Content revision data –
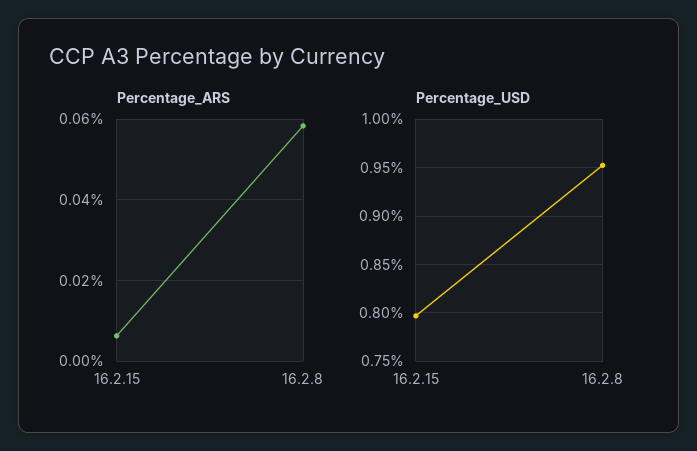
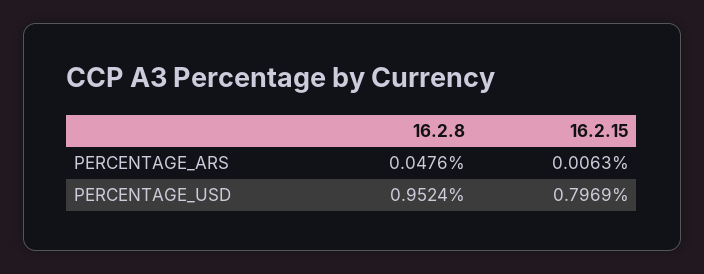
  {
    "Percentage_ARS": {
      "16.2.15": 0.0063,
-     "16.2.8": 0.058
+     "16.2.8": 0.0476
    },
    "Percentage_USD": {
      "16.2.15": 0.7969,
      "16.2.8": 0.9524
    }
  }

...

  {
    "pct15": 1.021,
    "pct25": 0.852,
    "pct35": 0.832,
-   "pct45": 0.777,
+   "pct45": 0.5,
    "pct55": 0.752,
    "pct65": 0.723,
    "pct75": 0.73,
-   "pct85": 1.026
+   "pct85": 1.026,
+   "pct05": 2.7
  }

---

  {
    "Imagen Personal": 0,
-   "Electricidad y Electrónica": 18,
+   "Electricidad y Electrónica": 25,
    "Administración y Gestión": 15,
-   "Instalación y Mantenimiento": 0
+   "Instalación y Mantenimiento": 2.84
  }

WORK INSTRUCTION –
The answer must be a single number: how many lines in the records above contain the word "Instalación".

YOUR SOLUTION –
2